Between May 2001 and June 2002, the police arrested six of the eight gangsters, including their leader Norhisham. Initially charged with murder, the six of them eventually had their charges reduced to rioting, voluntarily causing grievous hurt, and culpable homicide not amounting to murder. Five of them were sentenced to imprisonment between 3 and 10 years, as well as between 6 and 16 strokes of the cane each; the sixth gangster, Muhamad Hasik bin Sahar, was sentenced to life imprisonment and 16 strokes of the cane. The remaining two gangsters – Muhammad Syamsul Ariffin bin Brahim and Sharulhawzi bin Ramly - had fled Singapore and are still on the run.

===2010 Downtown East slashing===

On 30 October 2010, 19-year-old polytechnic student Darren Ng Wei Jie was fatally injured in a gang fight with Salakau members at Downtown East after a staring incident between one of his friends and a gang member. He was stabbed 28 times and died in hospital five hours after the incident. He was pronounced dead at the hospital after being brought there.

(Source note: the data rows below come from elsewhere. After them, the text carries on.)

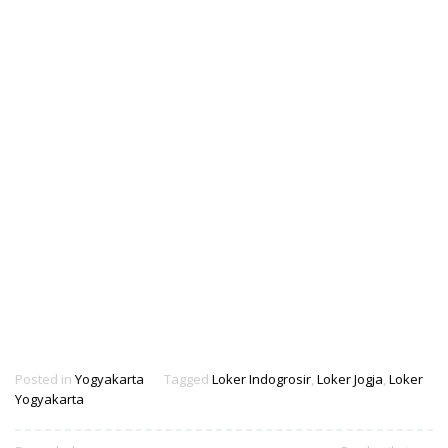
Posted in
Yogyakarta
Tagged
Loker Indogrosir
,
Loker Jogja
,
Loker
Yogyakarta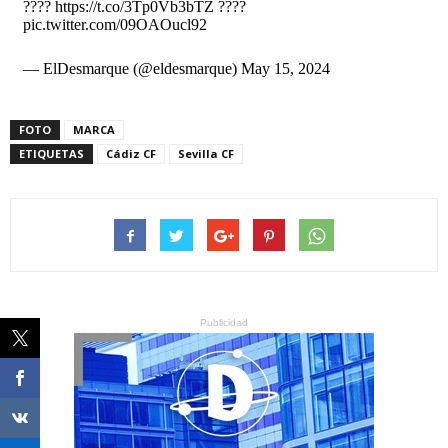
????
https://t.co/3Tp0Vb3bTZ
????
pic.twitter.com/09OAOucl92
— ElDesmarque (@eldesmarque)
May 15, 2024
FOTO
MARCA
ETIQUETAS
Cádiz CF
Sevilla CF
Publicidad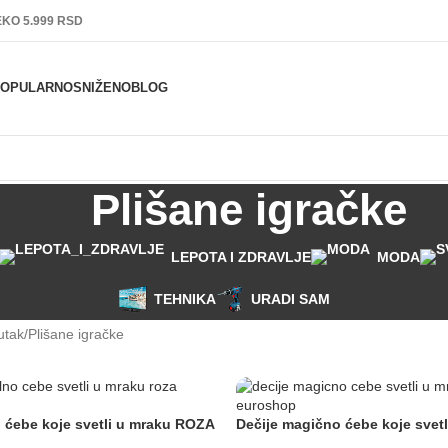
KO 5.999 RSD
POPULARNO
SNIŽENO
BLOG
Plišane igračke
LEPOTA I ZDRAVLJE
MODA
TEHNIKA
URADI SAM
utak
Plišane igračke
 ćebe koje svetli u mraku ROZA
Dečije magično ćebe koje svetl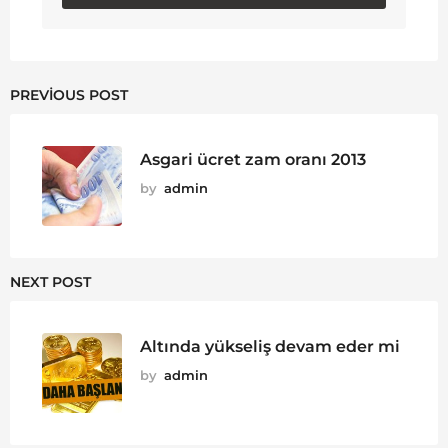
PREVIOUS POST
Asgari ücret zam oranı 2013
by
admin
NEXT POST
Altında yükseliş devam eder mi
by
admin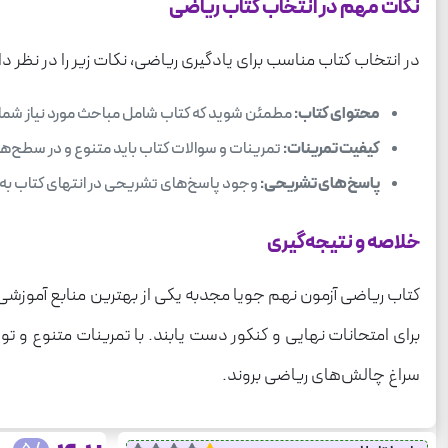
نکات مهم در انتخاب کتاب ریاضی
در انتخاب کتاب مناسب برای یادگیری ریاضی، نکات زیر را در نظر د
محتوای کتاب:
مطمئن شوید که کتاب شامل مباحث مورد نیاز شما با
کیفیت تمرینات:
تمرینات و سوالات کتاب باید متنوع و در سطح‌های
پاسخ‌های تشریحی:
وجود پاسخ‌های تشریحی در انتهای کتاب به د
خلاصه و نتیجه‌گیری
کتاب ریاضی آزمون نهم جویا مجدبه یکی از بهترین منابع آموزشی بر
برای امتحانات نهایی و کنکور دست یابند. با تمرینات متنوع و 
سراغ چالش‌های ریاضی بروند.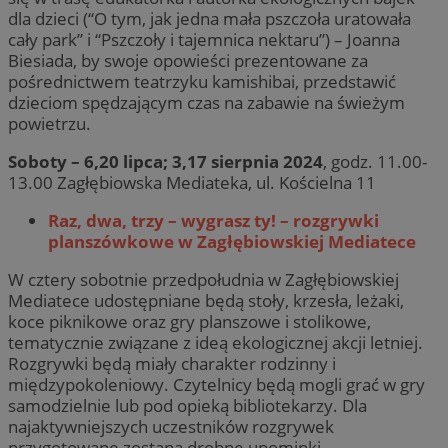
dla dzieci (“O tym, jak jedna mała pszczoła uratowała
cały park” i “Pszczoły i tajemnica nektaru”) – Joanna
Biesiada, by swoje opowieści prezentowane za
pośrednictwem teatrzyku kamishibai, przedstawić
dzieciom spędzającym czas na zabawie na świeżym
powietrzu.
Soboty – 6,20 lipca; 3,17 sierpnia 2024
, godz. 11.00-
13.00 Zagłębiowska Mediateka, ul. Kościelna 11
Raz, dwa, trzy – wygrasz ty! – rozgrywki
planszówkowe w Zagłębiowskiej Mediatece
W cztery sobotnie przedpołudnia w Zagłębiowskiej
Mediatece udostępniane będą stoły, krzesła, leżaki,
koce piknikowe oraz gry planszowe i stolikowe,
tematycznie związane z ideą ekologicznej akcji letniej.
Rozgrywki będą miały charakter rodzinny i
międzypokoleniowy. Czytelnicy będą mogli grać w gry
samodzielnie lub pod opieką bibliotekarzy. Dla
najaktywniejszych uczestników rozgrywek
przygotowane zostaną drobne upominki.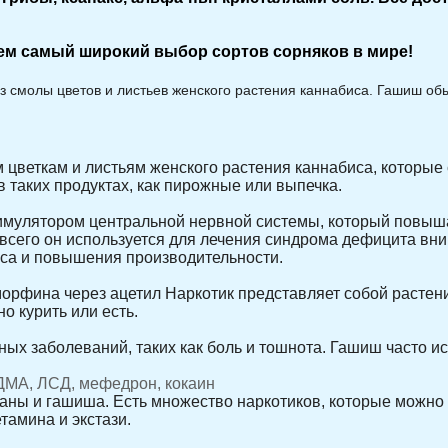
аем самый широкий выбор сортов сорняков в мире!
з смолы цветов и листьев женского растения каннабиса. Гашиш обы
м цветкам и листьям женского растения каннабиса, которые
 таких продуктах, как пирожные или выпечка.
стимулятором центральной нервной системы, который повыша
 всего он используется для лечения синдрома дефицита вни
еса и повышения производительности.
орфина через ацетил Наркотик представляет собой растение
о курить или есть.
ых заболеваний, таких как боль и тошнота. Гашиш часто и
МДМА, ЛСД, мефедрон, кокаин
аны и гашиша. Есть множество наркотиков, которые можно 
тамина и экстази.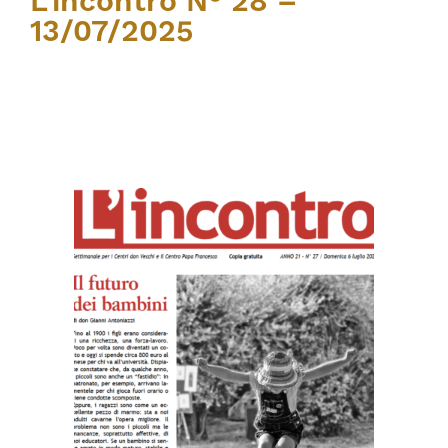
L’incontro N° 28 –
13/07/2025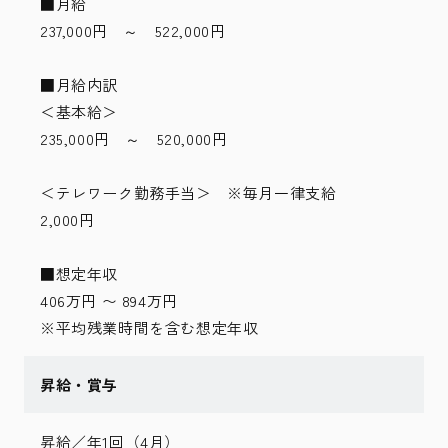
■月給
237,000円 ～ 522,000円
■月給内訳
＜基本給＞
235,000円 ～ 520,000円
＜テレワーク勤務手当＞ ※毎月一律支給
2,000円
■想定年収
406万円 〜 894万円
※平均残業時間を含む想定年収
昇給・賞与
昇給／年1回（4月）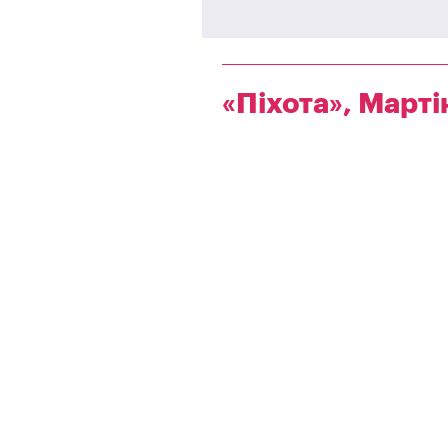
«Піхота», Марті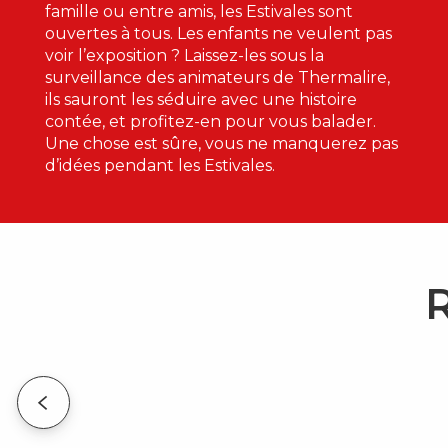
famille ou entre amis, les Estivales sont
ouvertes à tous. Les enfants ne veulent pas
voir l’exposition ? Laissez-les sous la
surveillance des animateurs de Thermalire,
ils sauront les séduire avec une histoire
contée, et profitez-en pour vous balader.
Une chose est sûre, vous ne manquerez pas
d’idées pendant les Estivales.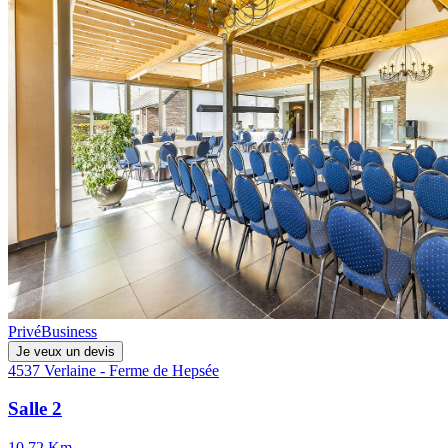
Privé
Business
Je veux un devis
4537 Verlaine - Ferme de Hepsée
Salle 2
10.72 Km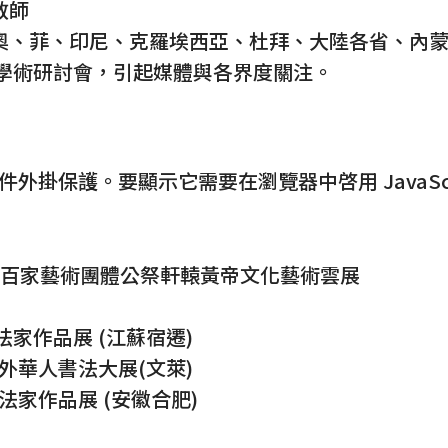
教師
奧、菲、印尼、克羅埃西亞、杜拜、大陸各省、內
」學術研討會，引起媒體與各界度關注。
郵件外掛保護。要顯示它需要在瀏覽器中啓用 JavaScr
海外百家藝術團體公祭軒轅黃帝文化藝術雲展
法家作品展 (江蘇宿遷)
內外華人書法大展(文萊)
法家作品展 (安徽合肥)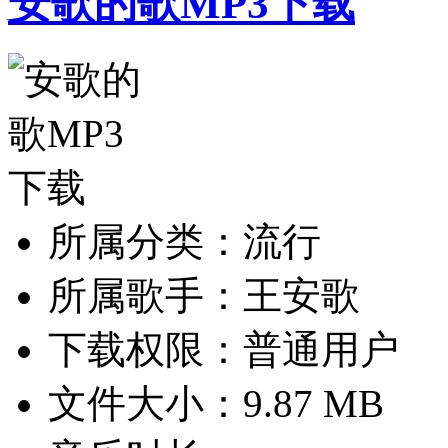
安歌的歌MP3下载
所属分类：流行
所属歌手：王安歌
下载权限：普通用户
文件大小：9.87 MB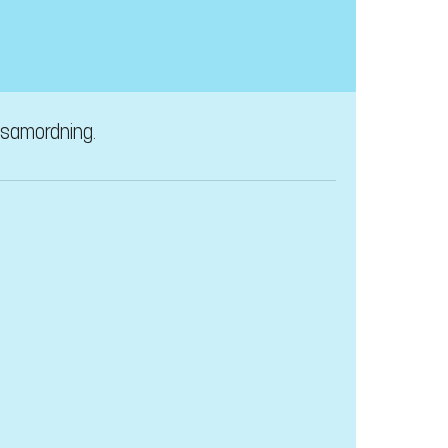
U-samordning.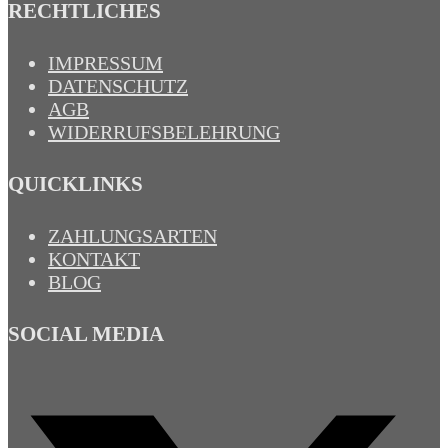
RECHTLICHES
IMPRESSUM
DATENSCHUTZ
AGB
WIDERRUFSBELEHRUNG
QUICKLINKS
ZAHLUNGSARTEN
KONTAKT
BLOG
SOCIAL MEDIA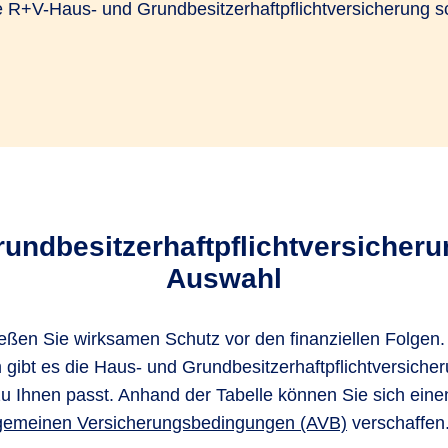
+V-Haus- und Grundbesitzerhaftpflichtversicherung schü
ndbesitzerhaftpflichtversicherun
Auswahl
en Sie wirksamen Schutz vor den finanziellen Folgen. 
ibt es die Haus- und Grundbesitzerhaftpflichtversicher
u Ihnen passt. Anhand der Tabelle können Sie sich eine
gemeinen Versicherungsbedingungen (AVB)
verschaffen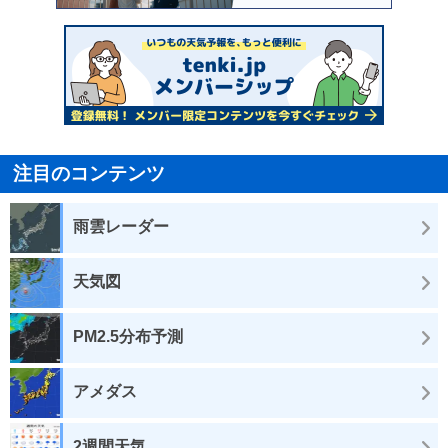
注目のコンテンツ
雨雲レーダー
天気図
PM2.5分布予測
アメダス
2週間天気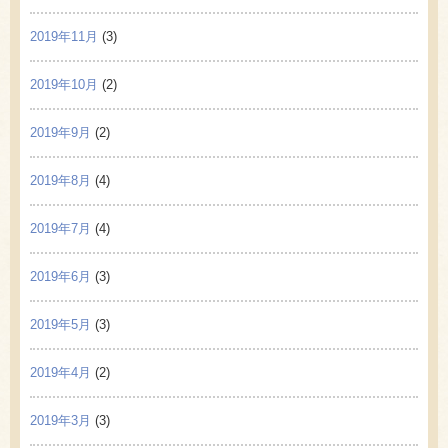
2019年11月
(3)
2019年10月
(2)
2019年9月
(2)
2019年8月
(4)
2019年7月
(4)
2019年6月
(3)
2019年5月
(3)
2019年4月
(2)
2019年3月
(3)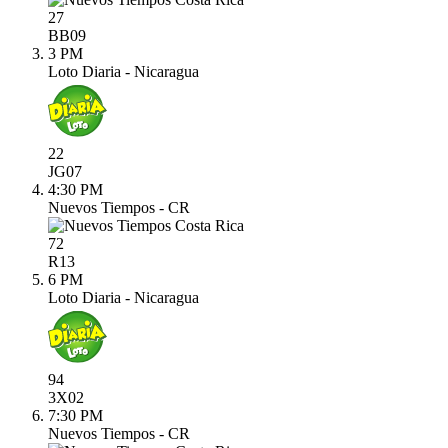
27
BB
09
3 PM
Loto Diaria - Nicaragua
22
JG
07
4:30 PM
Nuevos Tiempos - CR
72
R
13
6 PM
Loto Diaria - Nicaragua
94
3X
02
7:30 PM
Nuevos Tiempos - CR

12 youths between the ages of 10 and 18 were subsequently arrested for their involvement in the attack. Five of them – between the ages of 16 and 20 – who were identified to be the main attackers were initially charged with murder, but had their charges reduced to culpable homicide not amounting to murder, and were sentenced to imprisonment of between 8 and 12 years, and between 10 and 12 strokes of the cane each. Seven others between the ages of 17 and 21 were charged with rioting and sentenced to imprisonment of between 3 years 3 months and 6 years, and between 3 and 6 strokes of the cane each.

===Bukit Panjang incident===
On 8 November 2010, seven youths were repeatedly slashed by a group of parang-wielding men in Bukit Panjang, in what appeared to be gang-related attacks. The victims, aged between 14 and 20, were attacked in two separate incidents. The victim of the first incident, a 20-year-old assistant technician, was slashed in the back and legs. The victims of the second incident were a group of 20 youths who were surrounded by the attackers. In both instances, the assailants first asked their victims whether they were from a gang called "Pak Hai Tong". The victims were slashed when they denied association with the group. The gang members shouted "Salakau" before fleeing the scene. The attacker left then-15-year-old Brandon Lim Qian Da hospitalised with a severed tongue while six from the second attack received outpatient treatment for their injuries.

===Drug-smuggling by drone===
In 2020, two Salakau members were arrested by Malaysian police for smuggling illegal drugs from Singapore to Johor Bahru by drone. The arrested person are Boy Setan and his girlfriend. Another two people were arrested on a follow-up operation on next day for involving in the drug smuggling activities.